_Teks Bacaan_:
------------------------------------------------------------------------

Jumat 25 Jan 2019 09:52 WIB

Soal OSO, KPU: Kami Bukan Anak Buah Presiden dan DPR

KPU menyatakan siap dipanggil DPR untuk menjelaskan polemik pencalonan OSO.

Rep: Dian Erika Nugraheny/ Red: Andri Saubani
Komisioner Komisi Pemilihan Umum (KPU) Hasyim Asy'ari
Foto: RepublikaTV/Havid Al Vizki
Komisioner Komisi Pemilihan Umum (KPU) Hasyim Asy'ari

REPUBLIKA.CO.ID, JAKARTA -- Komisioner Komisi Pemilihan Umum (KPU), Hasyim Asy'ari, menegaskan KPU tidak bisa diintervensi oleh Presiden dan DPR dalam polemik hukum pencalonan Oesman Sapta Odang (OSO) sebagai anggota DPD. KPU menyatakan siap dipanggil DPR untuk menjelaskan soal polemik tersebut.

"KPU ini bukan anak buah Presiden dan bukan anak buah DPR," tegas Hasyim kepada wartawan di Jakarta, Jumat (25/1).

Hal tersebut diungkapkannya menanggapi keinginan kuasa hukum OSO meminta Pengadilan Tata Usaha Negara (PTUN) Jakarta untuk mengirim surat kepada Presiden Joko Widodo (Jokowi) dan DPR. Surat itu nantinya berisi permintaan agar KPU segera melaksanakan putusan PTUN untuk memasukkan nama OSO ke dalam daftar calon tetap (DCT) calon anggota DPD Pemilu 2019.

Hasyim melanjutkan, KPU merupakan lembaga yang mandiri, nasional dan independen. Dengan begitu, keputusan KPU tidak bisa diintervensi oleh pihak manapun.

"Secara kelembagaan KPU ini kan oleh konstitusi disebut sebagai lembaga penyelenggara pemilu yang mandiri," lanjut dia.

Saat disinggung tentang DPR yang akan memanggil KPU untuk menjelaskan polemik hukum OSO, Hasyim menegaskan pihaknya siap. Penjelasan KPU nantinya tidak akan jauh berbeda dengan pemaparan yang selama ini disampaikan.

"Kalau KPU dipanggil dalam rapat dengar pendapat sebagaimana biasanya, maka kami akan hadir, akan  menjelaskan," kata Hasyim.

Sebelumnya, memastikan proses produksi surat suara tetap berjalan tanpa adanya nama OSO yang tercantum di dalamnya. KPU memastikan OSO tidak masuk ke dalam DCT calon anggota DPD pada Pemilu 2019.

------------------------------------------------------------------------

_Data Latihan_:

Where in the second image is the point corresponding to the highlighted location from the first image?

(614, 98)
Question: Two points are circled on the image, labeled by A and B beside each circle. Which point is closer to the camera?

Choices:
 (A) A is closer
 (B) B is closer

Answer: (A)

------------------------------------------------------------------------

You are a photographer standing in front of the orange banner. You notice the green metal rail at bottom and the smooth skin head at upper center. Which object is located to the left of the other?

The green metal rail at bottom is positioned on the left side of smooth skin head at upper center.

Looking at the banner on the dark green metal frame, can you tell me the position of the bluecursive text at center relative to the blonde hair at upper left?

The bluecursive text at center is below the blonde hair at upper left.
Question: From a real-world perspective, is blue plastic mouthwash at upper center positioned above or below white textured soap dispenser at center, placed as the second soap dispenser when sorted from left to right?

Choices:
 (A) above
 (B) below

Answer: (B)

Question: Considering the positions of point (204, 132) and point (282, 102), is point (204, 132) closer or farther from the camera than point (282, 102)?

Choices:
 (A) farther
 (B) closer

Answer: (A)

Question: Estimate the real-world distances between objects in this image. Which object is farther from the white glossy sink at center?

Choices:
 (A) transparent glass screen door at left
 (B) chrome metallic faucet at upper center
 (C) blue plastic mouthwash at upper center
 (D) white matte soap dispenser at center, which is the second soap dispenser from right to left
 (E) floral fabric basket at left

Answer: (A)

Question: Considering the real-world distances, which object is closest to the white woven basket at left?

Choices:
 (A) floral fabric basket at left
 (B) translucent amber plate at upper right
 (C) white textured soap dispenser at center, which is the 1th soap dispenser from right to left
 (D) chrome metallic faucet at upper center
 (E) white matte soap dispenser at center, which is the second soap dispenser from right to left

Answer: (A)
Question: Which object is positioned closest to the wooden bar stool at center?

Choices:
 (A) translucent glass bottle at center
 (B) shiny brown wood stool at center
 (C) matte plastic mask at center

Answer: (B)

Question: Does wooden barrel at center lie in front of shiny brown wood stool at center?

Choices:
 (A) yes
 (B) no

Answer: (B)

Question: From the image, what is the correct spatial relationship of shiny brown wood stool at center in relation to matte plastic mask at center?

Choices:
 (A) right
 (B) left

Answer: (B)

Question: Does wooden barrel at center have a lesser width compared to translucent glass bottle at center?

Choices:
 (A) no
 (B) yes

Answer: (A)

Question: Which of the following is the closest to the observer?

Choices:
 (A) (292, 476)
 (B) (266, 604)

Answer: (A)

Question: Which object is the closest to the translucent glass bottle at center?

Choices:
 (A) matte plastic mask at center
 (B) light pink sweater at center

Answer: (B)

------------------------------------------------------------------------

_Soal dan Tugas_:
1. Jawablah pertanyaan berikut berdasarkan teks bacaan tentang KPU dan pencalonan OSO.
(a) Di kota mana dan pada hari apa Hasyim menyampaikan pernyataannya kepada wartawan?
(b) Kepada siapa kuasa hukum OSO meminta PTUN Jakarta mengirim surat?
(c) Sebagai lembaga apa KPU disebut oleh konstitusi menurut Hasyim?
2. Laporkan jumlah baris data yang memuat kata "mouthwash", dengan membedakan huruf besar dan huruf kecil. Tuliskan angkanya saja.
Teks bacaan dan baris-baris data tidak memiliki kaitan satu sama lain.

_Jawaban Tiap Tugas_:
1.
(a) Di Jakarta, pada hari Jumat (25/1).
(b) Kepada Presiden Joko Widodo (Jokowi) dan DPR.
(c) Sebagai lembaga penyelenggara pemilu yang mandiri.

2. 2